> **TASK TO CARRY OUT**: Transcribe exactly the lines from the one containing "Iubire de probă" through the end of the entries, including both the first and the last, and nothing else.

╭─ RECORDS SHOWN

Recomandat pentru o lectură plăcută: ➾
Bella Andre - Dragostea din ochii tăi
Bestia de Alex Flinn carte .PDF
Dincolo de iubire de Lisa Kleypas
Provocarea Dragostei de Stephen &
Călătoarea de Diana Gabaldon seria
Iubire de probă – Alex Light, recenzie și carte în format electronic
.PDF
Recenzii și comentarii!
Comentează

╰─

> **SOLUTION FOR THIS EXERCISE**:
Iubire de probă – Alex Light, recenzie și carte în format electronic
.PDF
Recenzii și comentarii!
Comentează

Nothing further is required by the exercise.